- **WHAT YOU ARE ASKED TO DO**
Please return all lines from the records below that include the string "assign".
== Segment start ==
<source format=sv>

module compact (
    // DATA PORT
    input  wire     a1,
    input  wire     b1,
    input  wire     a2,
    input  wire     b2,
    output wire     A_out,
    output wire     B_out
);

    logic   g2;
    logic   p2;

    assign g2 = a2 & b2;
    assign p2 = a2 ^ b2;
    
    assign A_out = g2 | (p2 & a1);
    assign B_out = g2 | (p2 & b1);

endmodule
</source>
== Segment end ==
== Segment start ==
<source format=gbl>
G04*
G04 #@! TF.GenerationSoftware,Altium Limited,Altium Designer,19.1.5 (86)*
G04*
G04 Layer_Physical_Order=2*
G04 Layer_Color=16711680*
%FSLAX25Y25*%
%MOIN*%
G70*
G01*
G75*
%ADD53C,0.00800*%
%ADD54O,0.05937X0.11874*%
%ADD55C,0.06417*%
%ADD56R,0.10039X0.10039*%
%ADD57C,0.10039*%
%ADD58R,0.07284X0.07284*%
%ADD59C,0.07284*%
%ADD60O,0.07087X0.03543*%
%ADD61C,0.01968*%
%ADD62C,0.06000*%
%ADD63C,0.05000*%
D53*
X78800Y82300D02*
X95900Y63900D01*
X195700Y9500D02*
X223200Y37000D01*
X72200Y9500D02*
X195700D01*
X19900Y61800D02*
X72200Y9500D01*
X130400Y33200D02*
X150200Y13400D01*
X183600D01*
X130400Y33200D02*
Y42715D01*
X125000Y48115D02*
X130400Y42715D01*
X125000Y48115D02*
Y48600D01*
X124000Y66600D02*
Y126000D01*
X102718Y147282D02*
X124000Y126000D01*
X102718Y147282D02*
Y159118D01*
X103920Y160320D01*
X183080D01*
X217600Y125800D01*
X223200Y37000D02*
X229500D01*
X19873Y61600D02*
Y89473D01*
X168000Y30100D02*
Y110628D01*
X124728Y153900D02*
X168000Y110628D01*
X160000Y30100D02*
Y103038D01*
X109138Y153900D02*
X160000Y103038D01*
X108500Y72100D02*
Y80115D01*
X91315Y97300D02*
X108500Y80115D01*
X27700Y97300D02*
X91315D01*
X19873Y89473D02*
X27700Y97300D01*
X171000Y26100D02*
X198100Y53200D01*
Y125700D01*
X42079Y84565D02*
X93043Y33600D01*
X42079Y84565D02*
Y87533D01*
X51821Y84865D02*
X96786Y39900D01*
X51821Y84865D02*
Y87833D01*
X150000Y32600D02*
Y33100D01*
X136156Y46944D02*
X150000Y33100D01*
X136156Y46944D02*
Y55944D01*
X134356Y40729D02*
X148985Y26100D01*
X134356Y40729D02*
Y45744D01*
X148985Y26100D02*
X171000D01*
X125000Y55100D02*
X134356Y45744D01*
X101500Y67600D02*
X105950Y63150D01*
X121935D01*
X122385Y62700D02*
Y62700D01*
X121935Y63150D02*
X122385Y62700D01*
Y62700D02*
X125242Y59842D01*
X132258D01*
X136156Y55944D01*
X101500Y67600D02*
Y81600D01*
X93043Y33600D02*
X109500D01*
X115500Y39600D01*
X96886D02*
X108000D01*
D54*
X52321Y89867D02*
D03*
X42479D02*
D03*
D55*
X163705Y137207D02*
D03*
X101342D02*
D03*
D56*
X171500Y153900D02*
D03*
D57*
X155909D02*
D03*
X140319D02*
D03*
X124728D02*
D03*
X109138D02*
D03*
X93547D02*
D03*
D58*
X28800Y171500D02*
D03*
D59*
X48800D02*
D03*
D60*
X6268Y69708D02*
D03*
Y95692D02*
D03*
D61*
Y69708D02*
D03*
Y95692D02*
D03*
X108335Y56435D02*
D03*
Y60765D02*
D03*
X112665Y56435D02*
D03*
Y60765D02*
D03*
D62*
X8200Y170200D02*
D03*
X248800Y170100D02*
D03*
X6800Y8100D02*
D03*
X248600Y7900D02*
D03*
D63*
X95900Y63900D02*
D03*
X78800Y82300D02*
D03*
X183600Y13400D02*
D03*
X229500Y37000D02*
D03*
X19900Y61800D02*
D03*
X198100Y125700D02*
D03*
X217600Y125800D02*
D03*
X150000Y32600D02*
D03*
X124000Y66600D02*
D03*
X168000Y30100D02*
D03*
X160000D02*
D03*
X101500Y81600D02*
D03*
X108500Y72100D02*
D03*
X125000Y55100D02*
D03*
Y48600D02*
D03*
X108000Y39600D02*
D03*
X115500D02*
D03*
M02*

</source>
== Segment end ==
- **SOLUTION**
    assign g2 = a2 & b2;
    assign p2 = a2 ^ b2;
    assign A_out = g2 | (p2 & a1);
    assign B_out = g2 | (p2 & b1);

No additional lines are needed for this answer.